• What the task asks:
With the pictures left out, every record must be reproduced exactly.

(Page images and extracted text)
--------
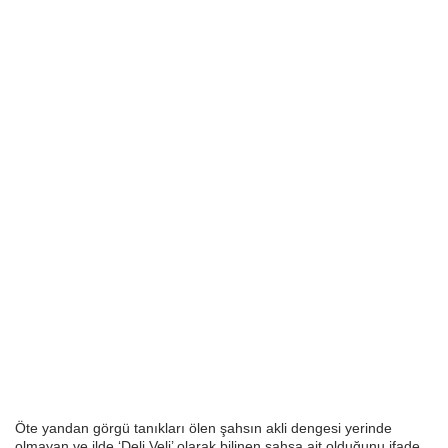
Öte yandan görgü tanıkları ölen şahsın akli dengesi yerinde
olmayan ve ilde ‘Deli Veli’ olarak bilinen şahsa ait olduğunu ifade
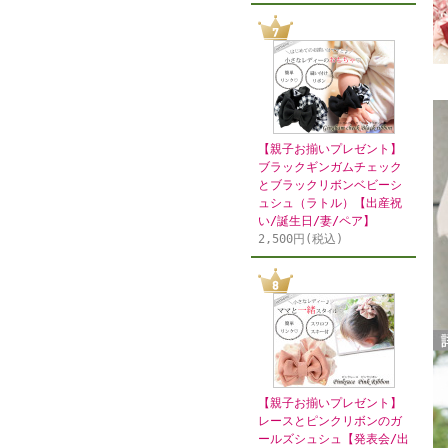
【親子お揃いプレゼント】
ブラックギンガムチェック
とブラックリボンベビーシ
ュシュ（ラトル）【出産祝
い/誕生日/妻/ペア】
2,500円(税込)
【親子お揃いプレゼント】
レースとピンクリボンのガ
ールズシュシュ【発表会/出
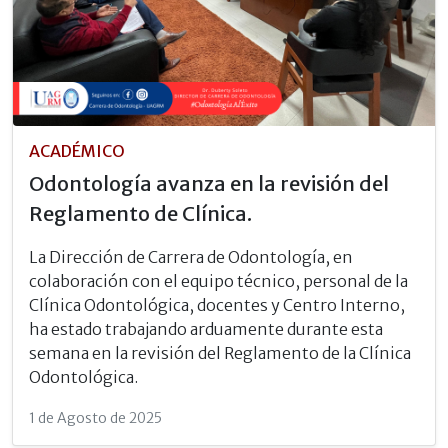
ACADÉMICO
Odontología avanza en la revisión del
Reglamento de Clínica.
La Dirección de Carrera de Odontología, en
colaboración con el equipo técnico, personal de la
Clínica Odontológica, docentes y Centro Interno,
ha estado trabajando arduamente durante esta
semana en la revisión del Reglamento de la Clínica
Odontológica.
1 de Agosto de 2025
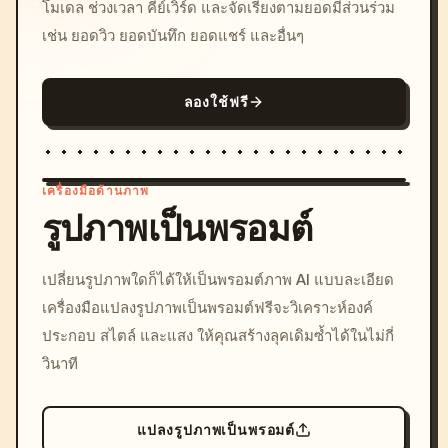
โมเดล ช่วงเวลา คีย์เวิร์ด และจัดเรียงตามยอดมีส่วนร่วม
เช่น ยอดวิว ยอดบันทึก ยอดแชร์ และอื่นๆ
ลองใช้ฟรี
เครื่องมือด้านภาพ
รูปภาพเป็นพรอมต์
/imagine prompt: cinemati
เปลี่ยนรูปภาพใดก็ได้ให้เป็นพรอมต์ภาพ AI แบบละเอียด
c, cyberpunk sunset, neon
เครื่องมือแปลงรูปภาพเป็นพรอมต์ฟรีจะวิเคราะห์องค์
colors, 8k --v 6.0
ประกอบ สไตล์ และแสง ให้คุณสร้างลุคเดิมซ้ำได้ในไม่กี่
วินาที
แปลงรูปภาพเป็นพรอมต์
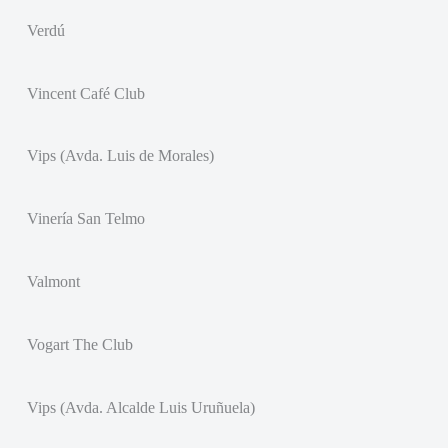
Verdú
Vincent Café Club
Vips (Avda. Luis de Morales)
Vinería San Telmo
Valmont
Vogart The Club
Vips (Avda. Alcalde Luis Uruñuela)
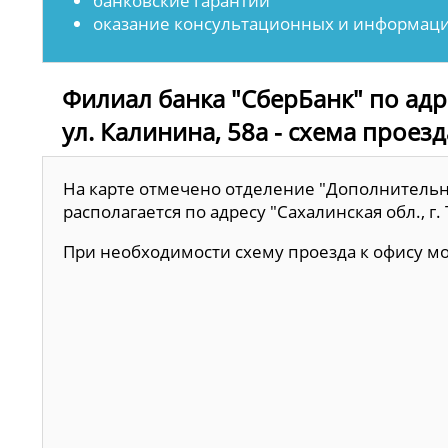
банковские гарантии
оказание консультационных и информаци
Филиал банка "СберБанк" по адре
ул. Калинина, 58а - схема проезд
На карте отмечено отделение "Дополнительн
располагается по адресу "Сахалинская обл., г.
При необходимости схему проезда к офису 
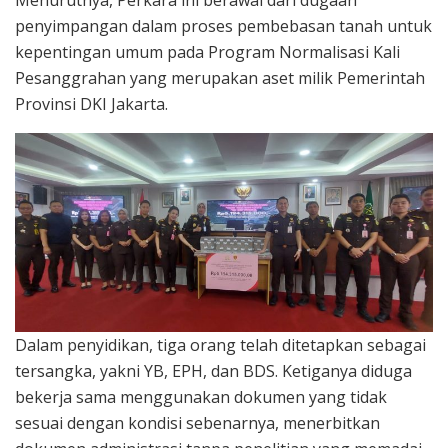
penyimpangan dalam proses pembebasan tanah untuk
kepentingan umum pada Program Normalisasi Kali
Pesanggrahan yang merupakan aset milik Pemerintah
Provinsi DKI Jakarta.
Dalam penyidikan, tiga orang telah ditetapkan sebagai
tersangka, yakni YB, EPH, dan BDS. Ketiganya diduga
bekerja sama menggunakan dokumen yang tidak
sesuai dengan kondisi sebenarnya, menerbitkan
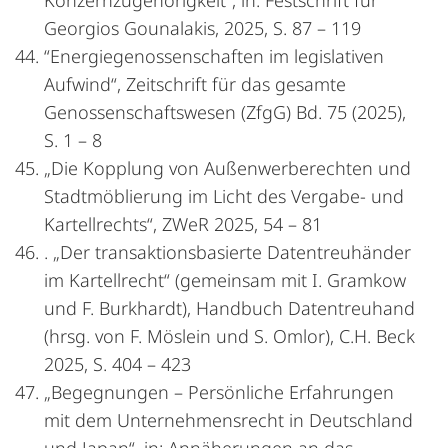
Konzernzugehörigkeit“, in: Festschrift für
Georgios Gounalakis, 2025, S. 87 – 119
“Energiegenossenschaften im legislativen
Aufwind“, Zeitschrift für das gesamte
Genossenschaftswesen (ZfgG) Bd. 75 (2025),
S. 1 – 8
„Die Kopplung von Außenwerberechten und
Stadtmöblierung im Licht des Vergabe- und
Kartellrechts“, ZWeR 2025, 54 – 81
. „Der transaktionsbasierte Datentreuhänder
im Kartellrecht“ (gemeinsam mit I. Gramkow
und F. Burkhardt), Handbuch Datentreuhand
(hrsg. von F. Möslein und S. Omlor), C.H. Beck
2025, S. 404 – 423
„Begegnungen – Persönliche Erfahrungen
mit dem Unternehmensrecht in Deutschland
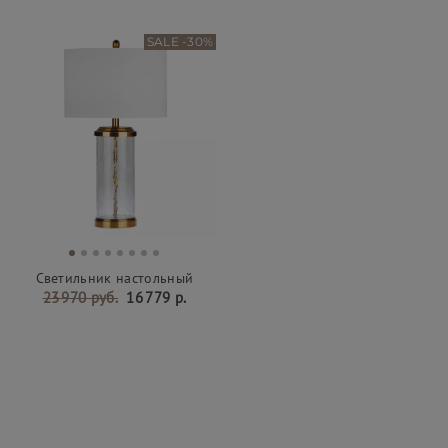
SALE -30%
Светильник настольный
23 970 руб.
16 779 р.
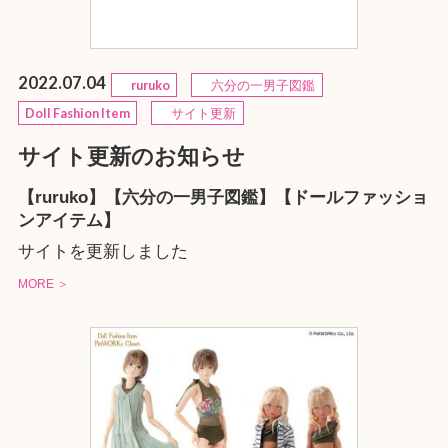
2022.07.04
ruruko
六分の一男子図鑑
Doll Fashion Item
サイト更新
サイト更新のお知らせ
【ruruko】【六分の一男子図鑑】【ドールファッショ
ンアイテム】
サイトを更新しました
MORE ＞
--------
• Task result:
Öte yandan görgü tanıkları ölen şahsın akli dengesi yerinde
olmayan ve ilde ‘Deli Veli’ olarak bilinen şahsa ait olduğunu ifade
【親子お揃いプレゼント】
ブラックギンガムチェック
とブラックリボンベビーシ
ュシュ（ラトル）【出産祝
い/誕生日/妻/ペア】
2,500円(税込)
【親子お揃いプレゼント】
レースとピンクリボンのガ
ールズシュシュ【発表会/出
ACADÉMICO
Odontología avanza en la revisión del
Reglamento de Clínica.
La Dirección de Carrera de Odontología, en
colaboración con el equipo técnico, personal de la
Clínica Odontológica, docentes y Centro Interno,
ha estado trabajando arduamente durante esta
semana en la revisión del Reglamento de la Clínica
Odontológica.
1 de Agosto de 2025
โมเดล ช่วงเวลา คีย์เวิร์ด และจัดเรียงตามยอดมีส่วนร่วม
เช่น ยอดวิว ยอดบันทึก ยอดแชร์ และอื่นๆ
ลองใช้ฟรี
เครื่องมือด้านภาพ
รูปภาพเป็นพรอมต์
/imagine prompt: cinemati
เปลี่ยนรูปภาพใดก็ได้ให้เป็นพรอมต์ภาพ AI แบบละเอียด
c, cyberpunk sunset, neon
เครื่องมือแปลงรูปภาพเป็นพรอมต์ฟรีจะวิเคราะห์องค์
colors, 8k --v 6.0
ประกอบ สไตล์ และแสง ให้คุณสร้างลุคเดิมซ้ำได้ในไม่กี่
วินาที
แปลงรูปภาพเป็นพรอมต์
Verdú
Vincent Café Club
Vips (Avda. Luis de Morales)
Vinería San Telmo
Valmont
Vogart The Club
Vips (Avda. Alcalde Luis Uruñuela)
банковские гарантии
оказание консультационных и информаци
Филиал банка "СберБанк" по адре
ул. Калинина, 58а - схема проезд
На карте отмечено отделение "Дополнительн
располагается по адресу "Сахалинская обл., г.
При необходимости схему проезда к офису 
penyimpangan dalam proses pembebasan tanah untuk
kepentingan umum pada Program Normalisasi Kali
Pesanggrahan yang merupakan aset milik Pemerintah
Provinsi DKI Jakarta.
Dalam penyidikan, tiga orang telah ditetapkan sebagai
tersangka, yakni YB, EPH, dan BDS. Ketiganya diduga
bekerja sama menggunakan dokumen yang tidak
sesuai dengan kondisi sebenarnya, menerbitkan
Konzernzugehörigkeit“, in: Festschrift für
Georgios Gounalakis, 2025, S. 87 – 119
“Energiegenossenschaften im legislativen
Aufwind“, Zeitschrift für das gesamte
Genossenschaftswesen (ZfgG) Bd. 75 (2025),
S. 1 – 8
„Die Kopplung von Außenwerberechten und
Stadtmöblierung im Licht des Vergabe- und
Kartellrechts“, ZWeR 2025, 54 – 81
. „Der transaktionsbasierte Datentreuhänder
im Kartellrecht“ (gemeinsam mit I. Gramkow
und F. Burkhardt), Handbuch Datentreuhand
(hrsg. von F. Möslein und S. Omlor), C.H. Beck
2025, S. 404 – 423
„Begegnungen – Persönliche Erfahrungen
mit dem Unternehmensrecht in Deutschland
SALE -30%
Светильник настольный
23 970 руб.
16 779 р.
2022.07.04
ruruko
六分の一男子図鑑
Doll Fashion Item
サイト更新
サイト更新のお知らせ
【ruruko】【六分の一男子図鑑】【ドールファッショ
ンアイテム】
サイトを更新しました
MORE ＞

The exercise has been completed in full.